● **文章节选**:
作者:阿兹利·拉曼
译者:KenShi Lee
我以关注的态度,细读董总所列出政府对华校采取的种种歧视动作。
为何优质教师和丰富的资源依然只输送到马来学校?这所谓的“教员派遣”动作,到头来只有剥夺孩子们享有优质母语教育的机会。在华校求学的孩子们何以必需饱受如此罪犯般的对待?否决学生以本身母语受教育的权利,这种举止表现的到底是什么样的病态?这些立法的专家们,是否真的了解文化、认知、意识、以及公民身份之间的关系?
这年头,国族主义到底是怎么一回事?我们是如何透过学校采用的语言,在课堂上了解这所谓国族主义的含义?被弄成主流的那一套国族主义,贴上的是谁的招牌?这牌子的国族主义,必需是什么样子的?华校多年来师资要求的呼吁,这背后到底是什么问题?孩子们是如何因着这一大箩问题而饱受罪犯似的对待?教育作为一门非暴力行业,在这课题上,和平方案在何方?
当我思考教育课题的时候,我最在乎的,视为最首要的,就是孩子们。我视每个孩子为赐予人间的礼物。我考虑的,是包括这孩子的文化以及认知特征、抚养这孩子长大的家庭给予他的尊严、以及那个叫做“国家政府”的有关方面到底想把这孩子搓成什么模样。
学校这过程,在一个资本主义社会,就是一个庞大的托儿机制,让一个孩子在每周的七天、每天的八个钟头,给别人看顾,就像以色列的基布兹社群那样,让家长们可以去上班,把辛劳成果卖给国家政府。
而,这孩子,就必需学习待人接物之道,以及学习了解新事物。与此同时,家长们则必需唯命是从的成为良好工人,为国家政府生产利益。这些家长/工人靠着疏离性质的劳动生产的产品,就让国家政府透过各种管道和机制加以使用,按照政治与经济领域的精英们想象出来的“发展”定义,去“发展”他们的国家。

● **练习任务**:
A. 修改这篇谈华校教育的文章中从“这年头,国族主义到底是怎么一”起到“到底想把这孩子搓成什么模样。”为止的这段文字：把其中的“国族主义”换成“民族主义”，然后写出整段。
B. 请照原样抄录条目中从含有“Which series has the widest spread of Y”的那一行起，到含有“What is the total”的那一行为止的各行，首尾两行都包括在内。

● **所附材料**:
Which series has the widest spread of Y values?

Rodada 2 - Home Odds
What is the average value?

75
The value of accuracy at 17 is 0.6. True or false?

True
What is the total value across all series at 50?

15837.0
...
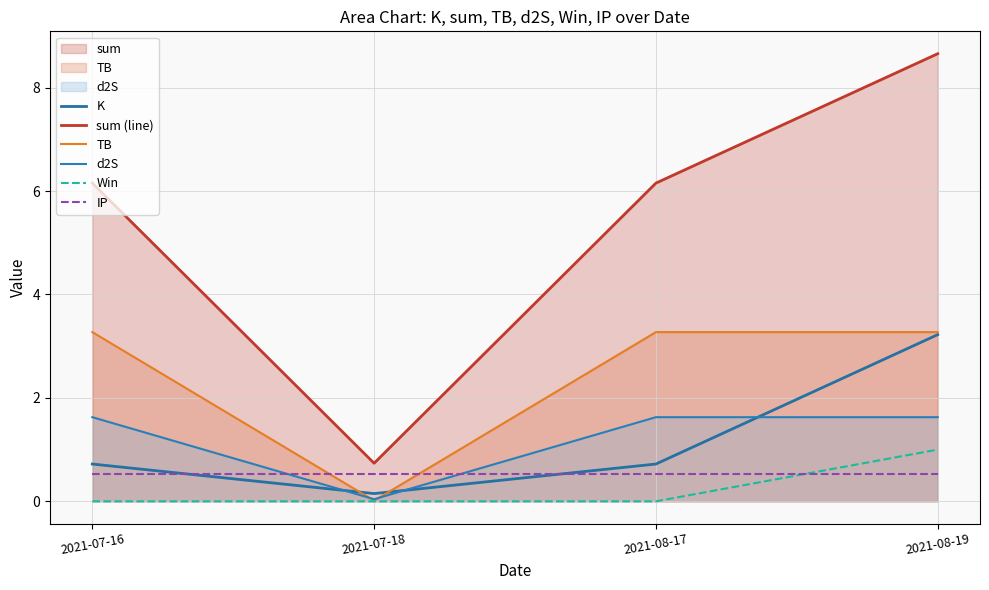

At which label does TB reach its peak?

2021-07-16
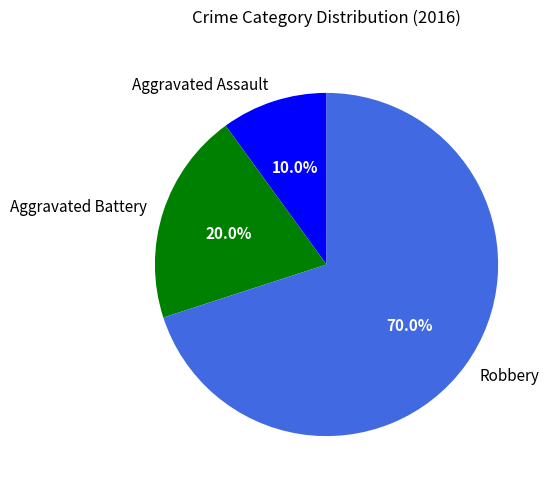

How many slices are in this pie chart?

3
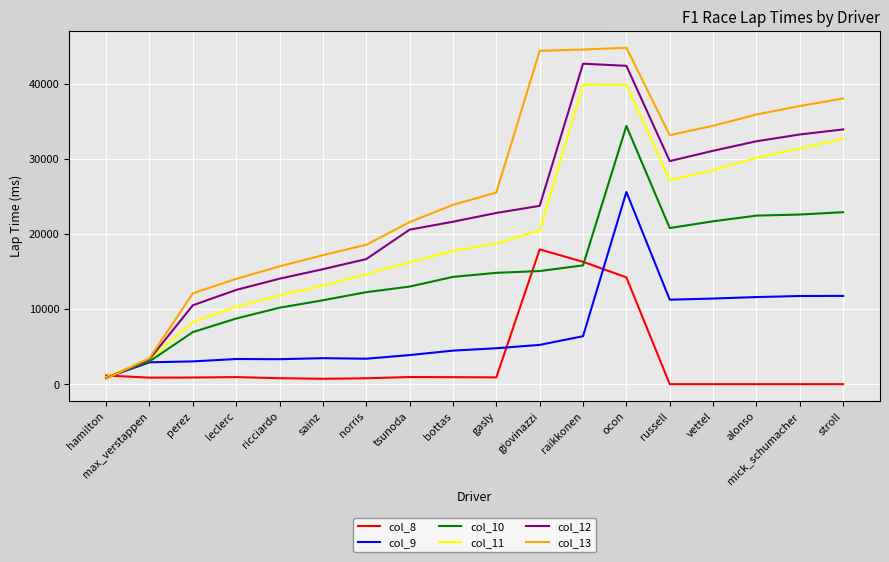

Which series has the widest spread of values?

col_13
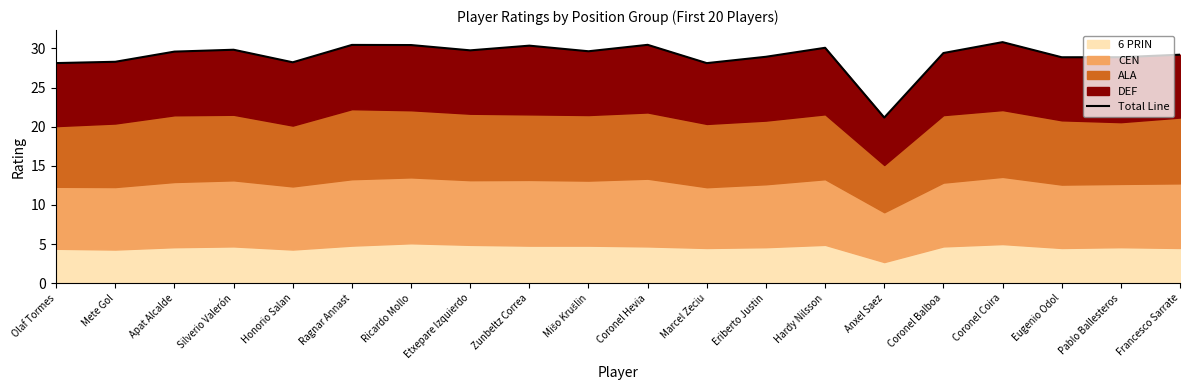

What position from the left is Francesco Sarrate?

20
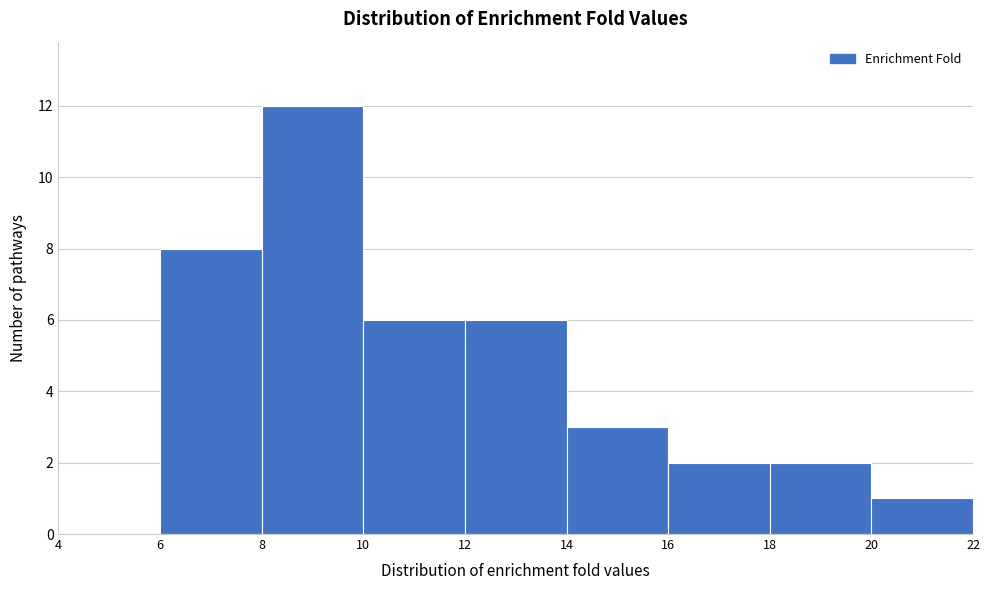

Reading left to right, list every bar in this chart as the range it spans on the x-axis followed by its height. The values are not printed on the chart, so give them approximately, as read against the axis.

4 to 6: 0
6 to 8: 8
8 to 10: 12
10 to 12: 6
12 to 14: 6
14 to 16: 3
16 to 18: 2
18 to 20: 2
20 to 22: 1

● **参考答案**:
A.
这年头,民族主义到底是怎么一回事?我们是如何透过学校采用的语言,在课堂上了解这所谓民族主义的含义?被弄成主流的那一套民族主义,贴上的是谁的招牌?这牌子的民族主义,必需是什么样子的?华校多年来师资要求的呼吁,这背后到底是什么问题?孩子们是如何因着这一大箩问题而饱受罪犯似的对待?教育作为一门非暴力行业,在这课题上,和平方案在何方?
当我思考教育课题的时候,我最在乎的,视为最首要的,就是孩子们。我视每个孩子为赐予人间的礼物。我考虑的,是包括这孩子的文化以及认知特征、抚养这孩子长大的家庭给予他的尊严、以及那个叫做“国家政府”的有关方面到底想把这孩子搓成什么模样。

B.
Which series has the widest spread of Y values?

Rodada 2 - Home Odds
What is the average value?

75
The value of accuracy at 17 is 0.6. True or false?

True
What is the total value across all series at 50?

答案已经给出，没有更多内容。